◆ Tarefa
Informe se cada afirmação a seguir está de acordo com a crítica sobre Fortuna Pelos Canos. Responda com sim ou não e cite exatamente as palavras do texto que decidem cada caso: (a) Sarita é responsável pelo sustento da casa; (b) o dinheiro que sai do ralo provém do vizinho de baixo; (c) Sarita paga uma dívida de Sushant.

◆ Texto para análise
----
Em meio a uma crise, a funcionária de um banco encontra uma fonte enorme de dinheiro saindo dos esgotos da própria casa.

Crítica

Especialmente nos primeiros três quartos de Fortuna Pelos Canos, o principal é a tensão nutrida de antagonismos entre marido e mulher. Sarita (Saiyami Kher) é uma bancária que labuta arduamente todos os dias para garantir o sustento da casa. Seu cônjuge, Sushant (Roshan Mathew), é um folgado que pouco ajuda nesse sentido de contribuir economicamente à família. No princípio, o desenho dessa configuração tem alguma criatividade, como quando, para demonstrar a caráter relapso do homem, o filho conta suas toalhas molhadas espalhadas pela casa. Logo, porém, as circunstâncias ficam mais banais, sobretudo a partir do momento em que dinheiro começa a brotar do ralo da cozinha. Diariamente, nas madrugadas, Sarita colhe a grana que vem junto com o esgoto, numa metáfora visual para lá de evidente, mas funcional, já que os valores são oriundos da acumulação indébita do vizinho de cima que assessora um político corrupto. Aliás, isso é o estopim de uma série de coisas que tornam a contenda doméstica mais problemática, com várias desconfianças e afins.

Por mais que a repentina desvalorização das notas graúdas, medida governamental que visa combater a ação de grupos criminosos, torne a troca das cédulas urgente, o núcleo da trama continua sendo a pressão entre a “trabalhadora” e o “vagabundo”. O cineasta Anurag Kashyap opta por demarcar com tintas carregadas esses estereótipos, muito eventualmente permitindo aos personagens saírem provisoriamente do registro saturado. Sarita, por exemplo, parece ter validada a sua ânsia desmedida por segredo, porque o marido não fez nada recentemente para merecer a sua cumplicidade. Já Sushant continua sendo descrito como sujeito que pouco faz, cujo papel é limitado por suas apatia e falta de vontade. Tanto que ela quita uma dívida dele para proteger a família, mas não há a construção de uma genuinidade quanto ao rescaldo do amor que os uniu no passado. Levando em consideração que essa dinâmica conjugal é entendida como a espinha dorsal do filme, curioso que não fique bastante claro se a esposa realmente sente algum pesar diante da iminente falência desse vínculo.
----
◆ Extrato dos dados
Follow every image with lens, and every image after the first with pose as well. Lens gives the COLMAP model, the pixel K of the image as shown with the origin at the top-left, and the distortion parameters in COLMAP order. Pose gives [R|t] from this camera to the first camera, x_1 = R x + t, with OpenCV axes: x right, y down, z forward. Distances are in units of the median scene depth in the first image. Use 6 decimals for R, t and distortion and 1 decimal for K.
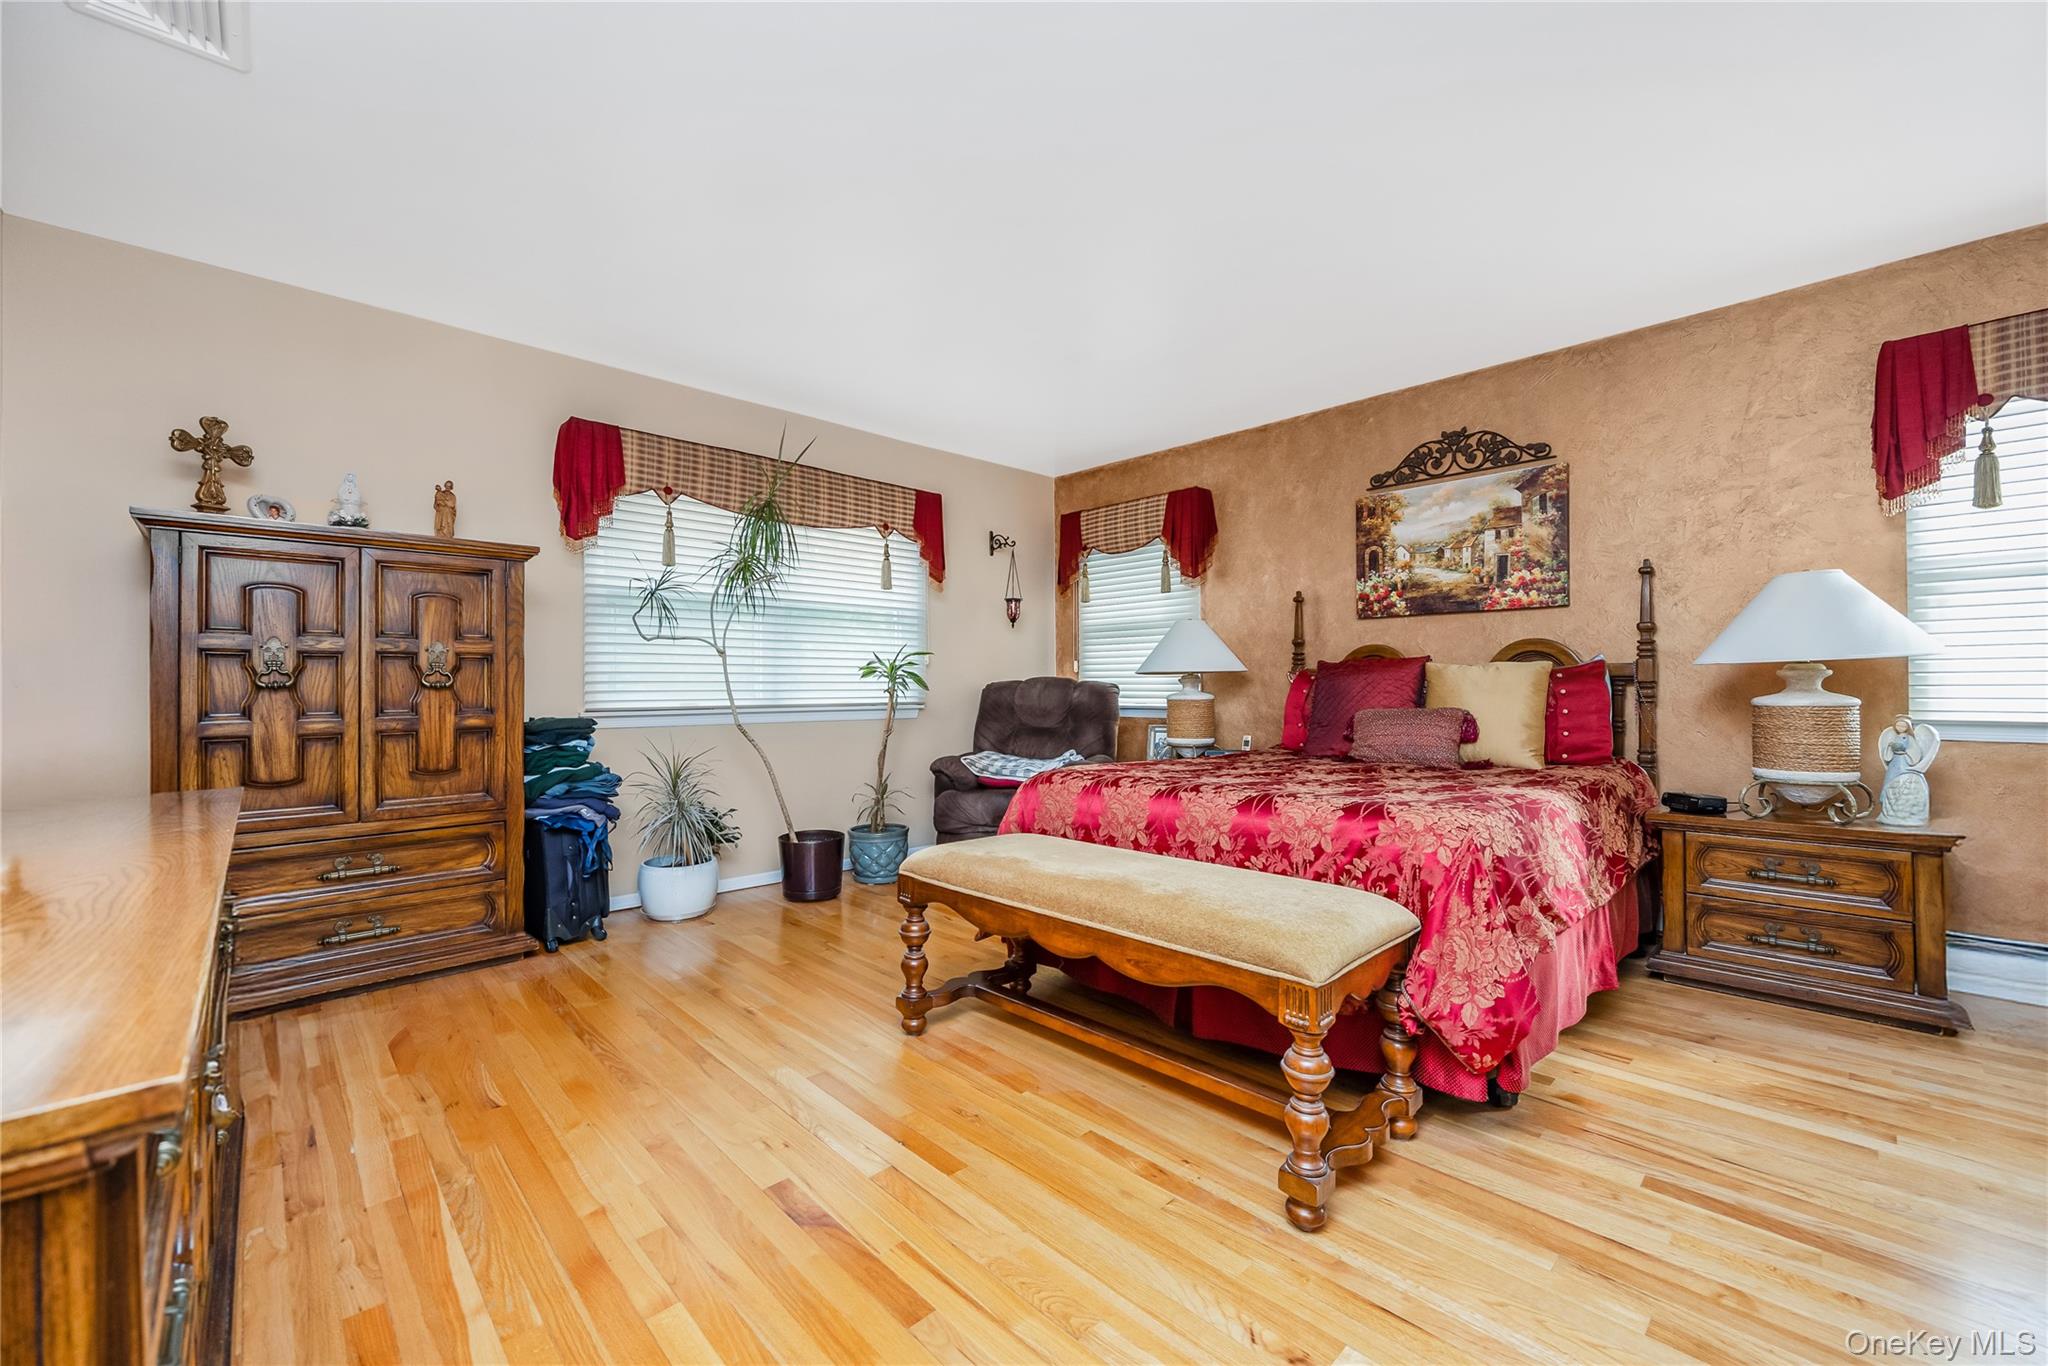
----
◆ Resposta
(a) Sim: “Sarita (Saiyami Kher) é uma bancária que labuta arduamente todos os dias para garantir o sustento da casa.”
(b) Não: “os valores são oriundos da acumulação indébita do vizinho de cima que assessora um político corrupto.”
(c) Sim: “ela quita uma dívida dele para proteger a família”